Ou seja, primeiro o debate, os argumentos, e depois a formação de uma posição. Mas Passos recusa que essa formação de posição seja vista como “ideológica” ou “partidária”, ou que decorra do que aparece escrito no programa do partido. Prova disso é o facto de ter convidado o médico bloquista João Semedo para ser um dos oradores da conferência, na qualidade de subscritor da petição “Toda a Vida Tem Dignidade”.

A possibilidade de referendo, que foi assumida pela líder do CDS, Assunção Cristas, não é, para já partilhada pelo presidente do PSD. Passos Coelho quer “envolver o país em todo o debate”, podendo fazê-lo por intermédio dos partidos. Mas não se referiu à consulta popular como a melhor forma de o fazer, mas sim ao debate alargado na sociedade civil, através do envolvimento das universidades e organizações não governamentais.

Quanto a Passos Coelho, tem uma “firme convicção sobre o tema”, que só revelará no final do amplo debate que a sociedade fará. “Não deixarei de, a tempo, deixar bem claro perante todo o público político e social aquela que é a minha firme convicção nesta matéria, por mais dúvidas que esta convicção possa transportar”, concluiu.

BE apresenta anteprojeto pela despenalização da eutanásia

O médico João Semedo, ex-coordenador do Bloco de Esquerda e um dos promotores da petição pró-despenalização da eutanásia, aproveitou a ocasião do colóquio do PSD para reforçar o anúncio de que o BE iria avançar com um anteprojeto de lei sobre a matéria. O anúncio já tinha sido feito, na semana passada, pelo deputado José Manuel Pureza, durante o debate parlamentar sobre o tema, mas João Semedo avançou com a data: dia 15, para a semana.

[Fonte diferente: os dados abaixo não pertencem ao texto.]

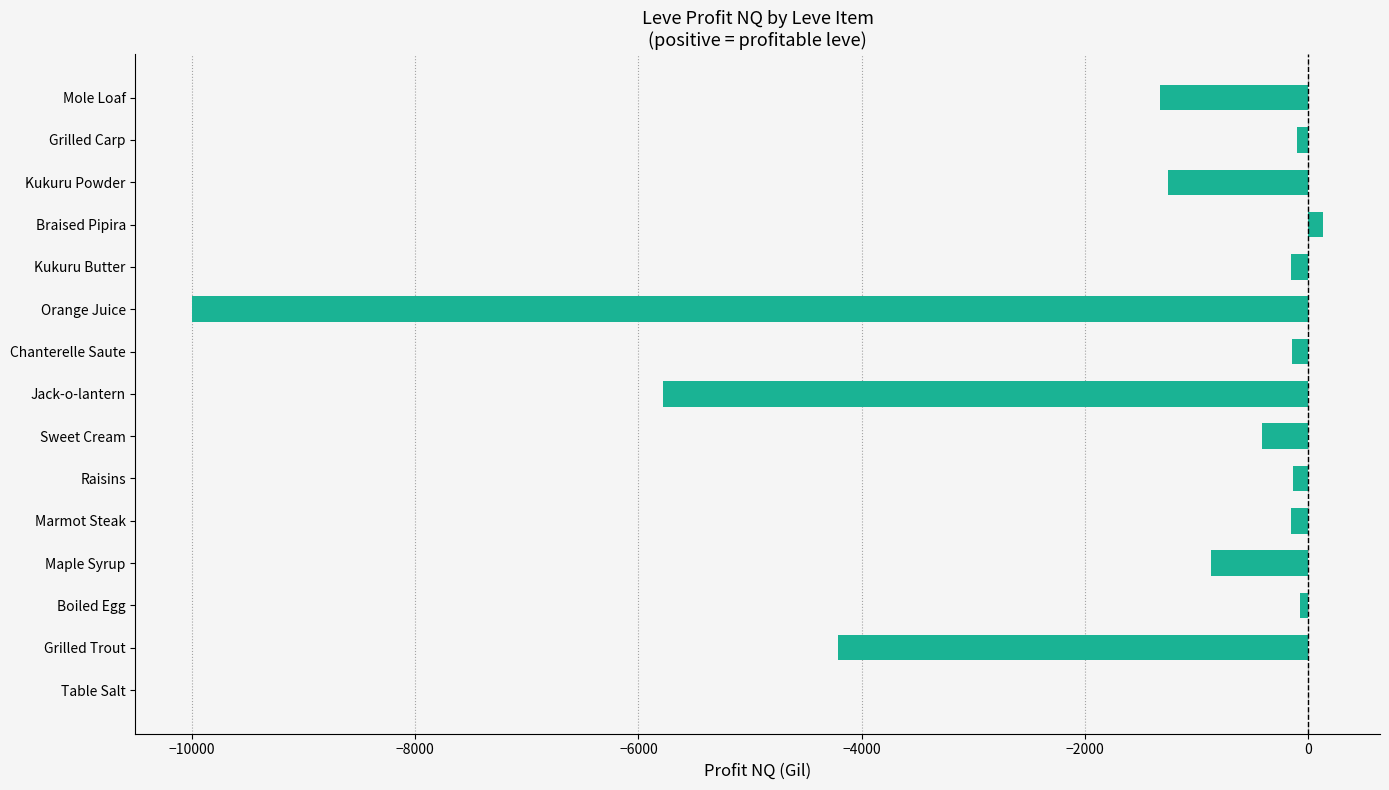

Does the chart contain stacked bars?

No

E com pormenores: terá 25 artigos e exclui o recurso à morte assistida a menores e doentes com perturbações mentais.

Deve ser “um adulto, consciente, lúcido, sem perturbações mentais, com uma lesão definitiva ou doença incurável, fatal e irreversível, num contexto de sofrimento intolerável e que exprima a sua vontade”, afirmou João Semedo. Essa vontade do doente tem de ser reiterada e deve também ter o aval de dois médicos, um deles da área da doença da pessoa, com a possibilidade de recorrer a um terceiro, psicólogo, para avaliar as condições psicológicas do requerente.

Numa das suas intervenções, João Semedo avançou ainda que o anteprojeto de lei permite a prática da eutanásia em espaços públicos e entrará no “mercado, como acontece noutras áreas da saúde”, cabendo à lei, se vier a ser aprovada, “proteger os cidadãos dessa possível mercantilização”.